TASK INPUTS:
Content starts
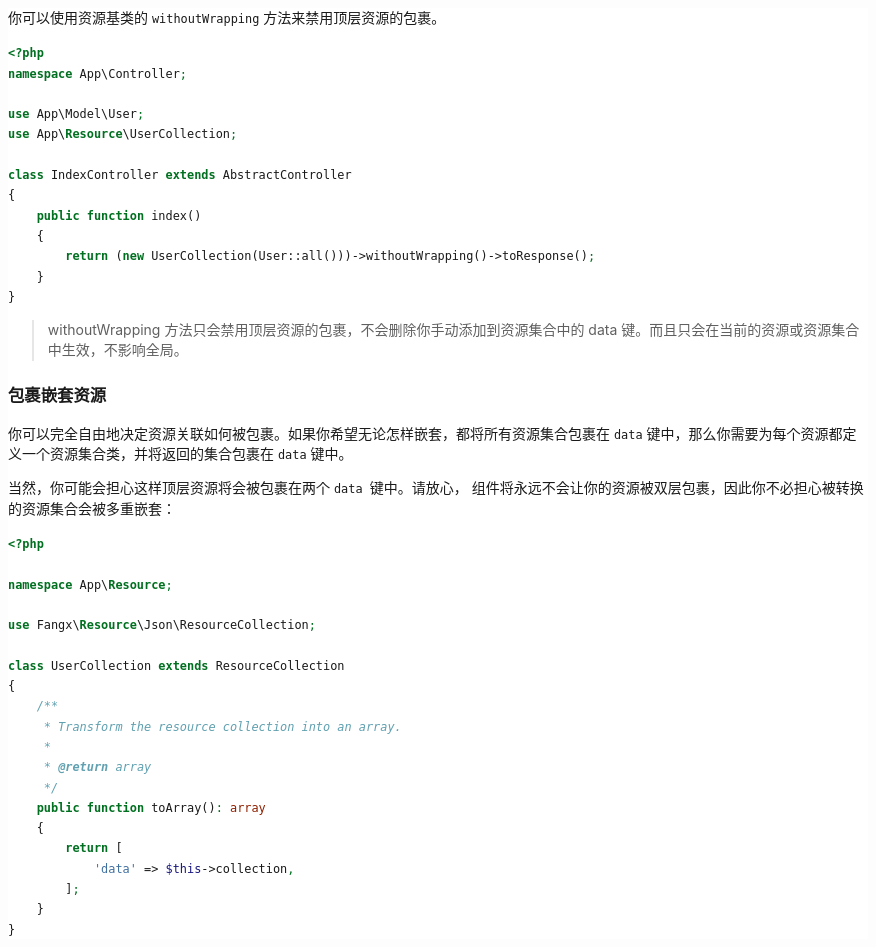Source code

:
 ```json

```

你可以使用资源基类的 `withoutWrapping` 方法来禁用顶层资源的包裹。

```php
<?php
namespace App\Controller;

use App\Model\User;
use App\Resource\UserCollection;

class IndexController extends AbstractController
{
    public function index()
    {
        return (new UserCollection(User::all()))->withoutWrapping()->toResponse();
    }
}

```

> withoutWrapping 方法只会禁用顶层资源的包裹，不会删除你手动添加到资源集合中的 data 键。而且只会在当前的资源或资源集合中生效，不影响全局。

### 包裹嵌套资源

你可以完全自由地决定资源关联如何被包裹。如果你希望无论怎样嵌套，都将所有资源集合包裹在 `data` 键中，那么你需要为每个资源都定义一个资源集合类，并将返回的集合包裹在 `data` 键中。

当然，你可能会担心这样顶层资源将会被包裹在两个 `data `键中。请放心， 组件将永远不会让你的资源被双层包裹，因此你不必担心被转换的资源集合会被多重嵌套：

```php
<?php

namespace App\Resource;

use Fangx\Resource\Json\ResourceCollection;

class UserCollection extends ResourceCollection
{
    /**
     * Transform the resource collection into an array.
     *
     * @return array
     */
    public function toArray(): array
    {
        return [
            'data' => $this->collection,
        ];
    }
}

```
Content ends
Among the lines above, return those that hold the word "function".

ANSWER BOX:
    public function index()
    public function toArray(): array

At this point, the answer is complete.